Selon Sandy Kaul, responsable des actifs numériques et des services consultatifs sectoriels chez Franklin Templeton, allouer 1 % ou 2 % d'un portefeuille à des ETF bitcoin spot "ne devrait pas créer trop de problèmes ou trop de risques" pour de nombreux investisseurs. Elle a ajouté que les investisseurs sont avides de nouveauté car "ils sont inquiets au sujet de l'immobilier, incertains au sujet des obligations et des actions".

Les partisans du bitcoin en tant que classe d'actifs mettent également en avant une autre propriété très prisée : son offre limitée. La réserve de 21 millions de bitcoins devrait être entièrement épuisée d'ici 2140, ce qui rendrait théoriquement le bitcoin résistant à l'inflation, une propriété que certains investisseurs attribuent également à l'or.

"Le bitcoin est un actif véritablement non inflationniste", ont déclaré dans un rapport publié l'année dernière les analystes d'Invesco, l'une des sociétés ayant reçu l'approbation de l'ETF mercredi. Les opinions des investisseurs sur le bitcoin sont souvent centrées sur cette idée de rareté.

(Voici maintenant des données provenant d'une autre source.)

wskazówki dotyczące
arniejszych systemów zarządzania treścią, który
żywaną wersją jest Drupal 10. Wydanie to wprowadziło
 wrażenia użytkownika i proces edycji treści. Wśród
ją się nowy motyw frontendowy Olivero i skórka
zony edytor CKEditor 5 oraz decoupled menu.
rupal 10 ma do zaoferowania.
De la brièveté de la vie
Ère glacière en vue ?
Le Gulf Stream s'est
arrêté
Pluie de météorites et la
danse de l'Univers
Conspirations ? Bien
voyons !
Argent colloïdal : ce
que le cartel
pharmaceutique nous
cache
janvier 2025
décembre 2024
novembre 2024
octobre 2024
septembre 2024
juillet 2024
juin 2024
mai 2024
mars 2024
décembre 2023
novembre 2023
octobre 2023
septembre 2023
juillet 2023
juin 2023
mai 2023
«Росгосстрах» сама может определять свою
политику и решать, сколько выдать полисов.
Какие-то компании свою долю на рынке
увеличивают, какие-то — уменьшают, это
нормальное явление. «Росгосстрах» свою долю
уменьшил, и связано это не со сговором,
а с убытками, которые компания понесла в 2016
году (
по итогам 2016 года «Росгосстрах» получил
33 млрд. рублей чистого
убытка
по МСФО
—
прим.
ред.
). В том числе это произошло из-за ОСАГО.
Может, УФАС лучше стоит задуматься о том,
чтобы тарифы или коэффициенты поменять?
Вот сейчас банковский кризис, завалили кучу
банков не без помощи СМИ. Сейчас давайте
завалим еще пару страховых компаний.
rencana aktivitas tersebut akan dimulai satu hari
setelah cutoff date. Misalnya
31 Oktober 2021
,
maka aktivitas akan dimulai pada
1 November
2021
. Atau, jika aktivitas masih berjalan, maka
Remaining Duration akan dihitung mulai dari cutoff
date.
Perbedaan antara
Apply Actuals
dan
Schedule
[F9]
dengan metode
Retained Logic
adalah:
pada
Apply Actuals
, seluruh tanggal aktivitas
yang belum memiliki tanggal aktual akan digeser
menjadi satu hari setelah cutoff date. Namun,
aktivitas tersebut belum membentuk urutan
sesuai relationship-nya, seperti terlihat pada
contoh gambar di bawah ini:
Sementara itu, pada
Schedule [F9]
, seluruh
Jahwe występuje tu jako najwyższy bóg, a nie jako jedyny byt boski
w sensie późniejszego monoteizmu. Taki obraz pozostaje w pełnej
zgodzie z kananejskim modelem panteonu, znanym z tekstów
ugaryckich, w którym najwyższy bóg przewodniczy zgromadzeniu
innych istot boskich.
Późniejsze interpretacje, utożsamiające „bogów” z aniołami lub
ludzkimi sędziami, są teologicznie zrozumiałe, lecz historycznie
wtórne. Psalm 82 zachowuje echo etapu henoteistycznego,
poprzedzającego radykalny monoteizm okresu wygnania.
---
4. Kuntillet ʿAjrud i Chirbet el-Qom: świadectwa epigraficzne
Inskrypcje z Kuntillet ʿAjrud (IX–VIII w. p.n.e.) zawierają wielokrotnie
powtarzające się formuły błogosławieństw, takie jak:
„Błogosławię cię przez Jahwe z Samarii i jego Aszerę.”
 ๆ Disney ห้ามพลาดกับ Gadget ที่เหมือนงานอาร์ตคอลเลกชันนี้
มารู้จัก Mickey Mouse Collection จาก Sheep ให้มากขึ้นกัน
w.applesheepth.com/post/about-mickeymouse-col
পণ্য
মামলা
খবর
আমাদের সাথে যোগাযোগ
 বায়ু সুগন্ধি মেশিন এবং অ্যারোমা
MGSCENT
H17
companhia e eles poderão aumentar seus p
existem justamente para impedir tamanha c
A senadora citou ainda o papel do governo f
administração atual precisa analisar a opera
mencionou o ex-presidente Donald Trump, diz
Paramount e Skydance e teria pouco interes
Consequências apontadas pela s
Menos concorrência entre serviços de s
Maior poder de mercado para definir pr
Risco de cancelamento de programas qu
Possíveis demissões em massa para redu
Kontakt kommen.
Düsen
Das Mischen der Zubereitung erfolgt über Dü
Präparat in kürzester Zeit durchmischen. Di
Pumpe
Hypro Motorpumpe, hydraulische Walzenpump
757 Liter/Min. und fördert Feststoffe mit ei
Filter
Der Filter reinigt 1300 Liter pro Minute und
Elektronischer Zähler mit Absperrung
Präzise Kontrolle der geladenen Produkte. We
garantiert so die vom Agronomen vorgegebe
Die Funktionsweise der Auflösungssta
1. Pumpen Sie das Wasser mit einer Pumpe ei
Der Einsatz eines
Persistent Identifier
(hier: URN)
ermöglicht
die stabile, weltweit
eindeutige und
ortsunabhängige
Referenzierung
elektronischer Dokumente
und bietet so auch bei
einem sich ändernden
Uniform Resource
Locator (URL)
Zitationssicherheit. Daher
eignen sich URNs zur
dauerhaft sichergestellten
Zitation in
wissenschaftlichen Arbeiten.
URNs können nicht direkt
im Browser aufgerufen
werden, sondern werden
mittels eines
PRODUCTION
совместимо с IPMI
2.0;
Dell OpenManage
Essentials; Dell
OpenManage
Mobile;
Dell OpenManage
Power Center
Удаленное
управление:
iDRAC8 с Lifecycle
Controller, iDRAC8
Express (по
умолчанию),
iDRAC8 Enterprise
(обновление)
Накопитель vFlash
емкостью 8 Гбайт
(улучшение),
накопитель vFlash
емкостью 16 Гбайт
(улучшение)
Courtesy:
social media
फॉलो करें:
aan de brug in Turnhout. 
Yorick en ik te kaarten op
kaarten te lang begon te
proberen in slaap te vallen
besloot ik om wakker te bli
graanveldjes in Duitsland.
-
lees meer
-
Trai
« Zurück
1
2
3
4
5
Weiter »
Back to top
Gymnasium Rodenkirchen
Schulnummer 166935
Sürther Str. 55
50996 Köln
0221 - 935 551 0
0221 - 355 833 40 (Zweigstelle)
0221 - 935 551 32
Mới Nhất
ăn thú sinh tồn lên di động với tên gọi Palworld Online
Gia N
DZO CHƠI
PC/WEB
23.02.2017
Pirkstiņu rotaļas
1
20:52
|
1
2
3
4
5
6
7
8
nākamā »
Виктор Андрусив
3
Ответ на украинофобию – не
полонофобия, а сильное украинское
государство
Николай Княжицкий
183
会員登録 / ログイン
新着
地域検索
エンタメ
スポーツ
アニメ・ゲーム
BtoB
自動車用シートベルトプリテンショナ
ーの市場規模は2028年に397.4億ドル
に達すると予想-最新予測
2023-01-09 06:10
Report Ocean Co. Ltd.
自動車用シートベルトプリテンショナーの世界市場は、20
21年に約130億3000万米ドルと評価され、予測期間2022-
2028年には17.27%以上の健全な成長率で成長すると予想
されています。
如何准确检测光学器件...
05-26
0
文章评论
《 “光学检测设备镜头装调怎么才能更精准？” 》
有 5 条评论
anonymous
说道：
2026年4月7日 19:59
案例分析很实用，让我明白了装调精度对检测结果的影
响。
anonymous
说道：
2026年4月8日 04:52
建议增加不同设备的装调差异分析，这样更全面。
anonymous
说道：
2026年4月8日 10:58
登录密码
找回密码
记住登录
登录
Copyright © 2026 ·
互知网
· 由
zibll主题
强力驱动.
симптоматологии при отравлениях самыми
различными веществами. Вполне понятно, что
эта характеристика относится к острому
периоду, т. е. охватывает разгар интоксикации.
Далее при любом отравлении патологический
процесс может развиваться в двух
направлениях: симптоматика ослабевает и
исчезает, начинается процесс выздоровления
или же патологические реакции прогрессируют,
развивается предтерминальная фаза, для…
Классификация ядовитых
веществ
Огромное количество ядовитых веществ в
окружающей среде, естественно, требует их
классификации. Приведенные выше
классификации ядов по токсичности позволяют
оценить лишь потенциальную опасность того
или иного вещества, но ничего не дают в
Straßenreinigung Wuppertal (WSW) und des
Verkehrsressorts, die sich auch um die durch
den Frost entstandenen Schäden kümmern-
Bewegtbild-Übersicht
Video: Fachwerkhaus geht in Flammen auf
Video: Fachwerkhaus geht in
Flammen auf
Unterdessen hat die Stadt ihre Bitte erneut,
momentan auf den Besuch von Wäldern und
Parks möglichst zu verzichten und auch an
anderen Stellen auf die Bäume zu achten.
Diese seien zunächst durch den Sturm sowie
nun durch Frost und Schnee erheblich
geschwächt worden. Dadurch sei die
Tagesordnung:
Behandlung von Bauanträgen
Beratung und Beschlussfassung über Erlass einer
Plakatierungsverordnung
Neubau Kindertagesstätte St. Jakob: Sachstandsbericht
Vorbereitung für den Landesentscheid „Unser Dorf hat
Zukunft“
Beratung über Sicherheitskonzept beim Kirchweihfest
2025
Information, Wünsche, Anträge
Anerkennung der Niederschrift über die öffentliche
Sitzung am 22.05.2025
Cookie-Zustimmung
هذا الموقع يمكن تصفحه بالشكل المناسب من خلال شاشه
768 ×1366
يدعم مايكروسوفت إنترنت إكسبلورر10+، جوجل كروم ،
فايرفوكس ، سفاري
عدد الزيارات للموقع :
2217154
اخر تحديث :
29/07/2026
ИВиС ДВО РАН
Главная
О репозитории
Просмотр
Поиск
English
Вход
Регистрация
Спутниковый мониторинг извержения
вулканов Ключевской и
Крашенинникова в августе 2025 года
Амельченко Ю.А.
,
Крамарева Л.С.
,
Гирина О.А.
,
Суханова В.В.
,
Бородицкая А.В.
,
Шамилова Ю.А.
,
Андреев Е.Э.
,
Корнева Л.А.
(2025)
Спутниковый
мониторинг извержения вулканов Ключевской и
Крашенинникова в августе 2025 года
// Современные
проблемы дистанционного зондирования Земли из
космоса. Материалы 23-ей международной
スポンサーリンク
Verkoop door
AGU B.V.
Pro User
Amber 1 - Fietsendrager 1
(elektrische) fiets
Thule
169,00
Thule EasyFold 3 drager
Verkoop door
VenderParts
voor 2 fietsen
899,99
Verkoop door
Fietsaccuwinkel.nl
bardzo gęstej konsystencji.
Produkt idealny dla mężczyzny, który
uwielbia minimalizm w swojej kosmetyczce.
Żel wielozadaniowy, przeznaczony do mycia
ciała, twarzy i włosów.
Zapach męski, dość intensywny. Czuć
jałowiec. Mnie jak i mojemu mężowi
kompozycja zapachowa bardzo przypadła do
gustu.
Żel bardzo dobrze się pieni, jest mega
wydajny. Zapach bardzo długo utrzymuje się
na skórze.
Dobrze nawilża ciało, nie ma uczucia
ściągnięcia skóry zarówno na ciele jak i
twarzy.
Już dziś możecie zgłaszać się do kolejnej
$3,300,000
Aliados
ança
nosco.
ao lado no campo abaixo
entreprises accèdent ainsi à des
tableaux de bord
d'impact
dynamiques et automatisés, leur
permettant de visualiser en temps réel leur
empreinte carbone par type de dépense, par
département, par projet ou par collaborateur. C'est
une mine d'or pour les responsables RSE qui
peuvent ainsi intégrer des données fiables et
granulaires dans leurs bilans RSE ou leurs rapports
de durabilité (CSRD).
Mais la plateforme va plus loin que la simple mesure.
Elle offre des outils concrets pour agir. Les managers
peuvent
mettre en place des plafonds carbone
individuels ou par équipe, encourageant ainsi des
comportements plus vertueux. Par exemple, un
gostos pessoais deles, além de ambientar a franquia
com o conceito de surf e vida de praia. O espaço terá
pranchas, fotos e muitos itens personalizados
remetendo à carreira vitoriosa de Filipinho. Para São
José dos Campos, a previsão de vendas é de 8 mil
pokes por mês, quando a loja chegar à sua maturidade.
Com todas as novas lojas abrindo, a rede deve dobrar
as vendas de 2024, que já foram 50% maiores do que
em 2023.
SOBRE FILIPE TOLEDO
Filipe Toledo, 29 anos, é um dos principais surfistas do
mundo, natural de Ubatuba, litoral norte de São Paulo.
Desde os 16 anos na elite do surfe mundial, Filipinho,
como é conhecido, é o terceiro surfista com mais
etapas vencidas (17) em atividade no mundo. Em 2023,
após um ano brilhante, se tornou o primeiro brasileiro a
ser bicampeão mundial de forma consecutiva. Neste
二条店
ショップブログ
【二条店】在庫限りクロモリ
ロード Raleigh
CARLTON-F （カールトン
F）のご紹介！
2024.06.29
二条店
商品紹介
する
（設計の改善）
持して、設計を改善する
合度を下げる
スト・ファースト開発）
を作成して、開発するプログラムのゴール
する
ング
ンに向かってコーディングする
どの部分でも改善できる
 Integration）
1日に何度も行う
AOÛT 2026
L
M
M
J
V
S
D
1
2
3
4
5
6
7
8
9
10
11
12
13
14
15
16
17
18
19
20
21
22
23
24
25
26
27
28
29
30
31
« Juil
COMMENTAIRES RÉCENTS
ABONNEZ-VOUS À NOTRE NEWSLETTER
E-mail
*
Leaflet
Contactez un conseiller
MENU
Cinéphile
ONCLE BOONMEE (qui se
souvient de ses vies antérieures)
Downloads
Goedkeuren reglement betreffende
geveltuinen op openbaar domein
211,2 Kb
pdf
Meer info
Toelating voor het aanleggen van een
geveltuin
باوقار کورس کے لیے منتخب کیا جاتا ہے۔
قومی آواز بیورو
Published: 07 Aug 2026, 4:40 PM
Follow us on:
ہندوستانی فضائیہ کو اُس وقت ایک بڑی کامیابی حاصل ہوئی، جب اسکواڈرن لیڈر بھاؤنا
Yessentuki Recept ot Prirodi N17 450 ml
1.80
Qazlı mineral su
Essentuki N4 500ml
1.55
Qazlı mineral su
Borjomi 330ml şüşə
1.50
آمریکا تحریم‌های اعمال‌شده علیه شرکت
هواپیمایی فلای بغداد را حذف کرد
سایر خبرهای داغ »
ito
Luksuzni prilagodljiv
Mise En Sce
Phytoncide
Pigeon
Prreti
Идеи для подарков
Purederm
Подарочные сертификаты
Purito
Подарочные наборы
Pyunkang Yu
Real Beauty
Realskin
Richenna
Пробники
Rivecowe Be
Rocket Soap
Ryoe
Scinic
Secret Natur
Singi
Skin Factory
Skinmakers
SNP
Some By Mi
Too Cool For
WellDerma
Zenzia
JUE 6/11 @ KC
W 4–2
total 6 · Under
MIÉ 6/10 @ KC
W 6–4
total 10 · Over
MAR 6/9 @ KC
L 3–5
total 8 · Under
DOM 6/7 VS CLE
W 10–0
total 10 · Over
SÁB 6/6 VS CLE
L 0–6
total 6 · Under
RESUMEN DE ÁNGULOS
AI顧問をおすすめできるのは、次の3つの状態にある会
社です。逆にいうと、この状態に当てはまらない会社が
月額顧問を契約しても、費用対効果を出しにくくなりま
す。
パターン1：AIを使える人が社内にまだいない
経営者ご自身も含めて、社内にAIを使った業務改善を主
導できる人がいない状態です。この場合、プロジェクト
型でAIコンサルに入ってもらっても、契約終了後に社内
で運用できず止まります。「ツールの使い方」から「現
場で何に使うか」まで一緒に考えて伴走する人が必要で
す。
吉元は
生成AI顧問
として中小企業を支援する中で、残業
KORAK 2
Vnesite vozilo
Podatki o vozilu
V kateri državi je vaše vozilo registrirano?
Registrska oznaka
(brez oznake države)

Pourtant, il faudra peut-être beaucoup de persuasion pour faire changer d'avis des sceptiques comme Robert Arnott, fondateur et président de Research Affiliates, société de conseil et de gestion d'actifs.

"Le bitcoin n'est pas un actif ; ce n'est même pas une monnaie", a déclaré M. Arnott, qui a étudié l'évolution de l'allocation d'actifs et considère que le bitcoin est plus proche d'investissements tels que l'art et le bon vin que des actions et des obligations.

"Je le considère comme un véhicule spéculatif", a-t-il déclaré. "Il n'y a rien de mal à utiliser des véhicules spéculatifs, à condition que les investisseurs comprennent dans quoi ils s'engagent, a ajouté M. Arnott.